The Zürich preacher Lavater, eight years older than Goethe, was already famous when he wrote his first letters to the young poet; shortly afterwards he visited him. In a period of vivid contrasts he was, perhaps, the figure with the most disparate characteristics, both in his outward appearance and in himself. Goethe’s opinions of him reflect these contrasts: at first Lavater is the best, the greatest, the wisest, the most profound of mortals, and he forms a close attachment to the prophet, even sharing the same bed with him on their travels; in later years he disposes of him as though he had been a swindler, ‘he deceived himself and others’. There was something of all this in Lavater; he was like a piece of patchwork, woven with the most varied strands: there are fine, delicate threads, a deep understanding of the spiritual conditions of others, side by side with a down-to-earth industriousness; there is humility coupled with the arrogance of the sectarian; the unassuming domesticity of a family patriarch, in which everyone who visits him sees the ideal of the unspoilt Swiss way of life, and a vast correspondence which proudly embraces the Empress of Russia, duchesses, marchionesses, and the mistresses of princes.
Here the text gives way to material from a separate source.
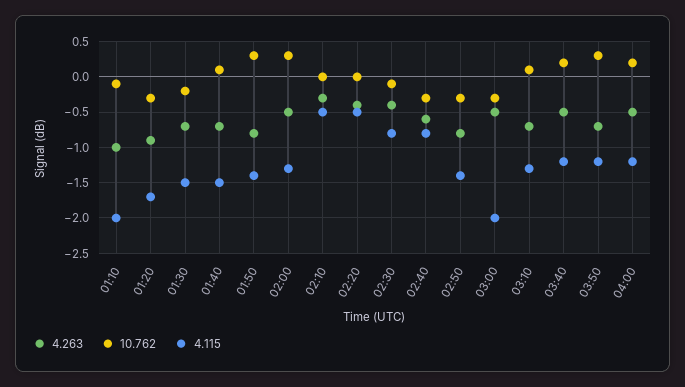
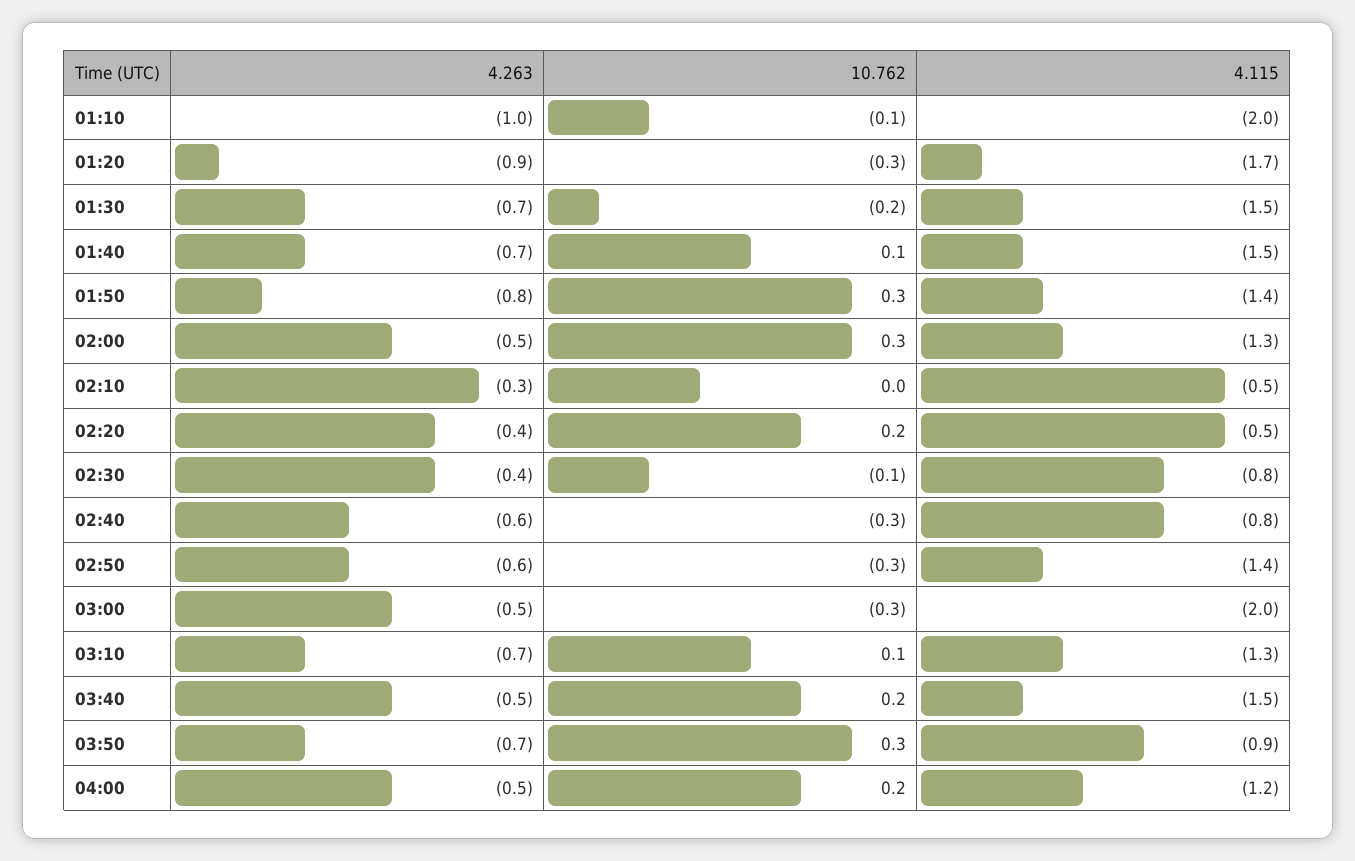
10.762, 02:20: 0 -> 0.2
4.263, 02:50: -0.8 -> -0.6
4.115, 03:40: -1.2 -> -1.5
4.115, 03:50: -1.2 -> -0.9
His face, with the long, pointed nose of a man on the track of souls, has, at the same time, fine eyebrows and a delicate mouth, though this latter can be very firm on occasion. His flat chest and his stiff ungainly walk, which reminded Goethe of a crane, do not prevent him from moving nimbly and with a sure step among the most reluctant of his admirers and winning them over by his charm of manner. His small eyes give the impression of candour but, in fact, they see virtually nothing, or only what he has already made up his mind about, or what, by clever questioning, he extracts from the person in front of him, this last one of his greatest gifts. He was one of the very first to recognize Goethe’s greatness, and bestowed extravagant praise on him before ever he saw him or had read Werther. But he was equally extravagant in his praise of a rogue and swindler like Cagliostro, refusing to alter his opinion even when irrefutable evidence of the man’s villainy came to light; he simply declared stubbornly that that was a different Cagliostro, the miracle worker of the same name was a saint.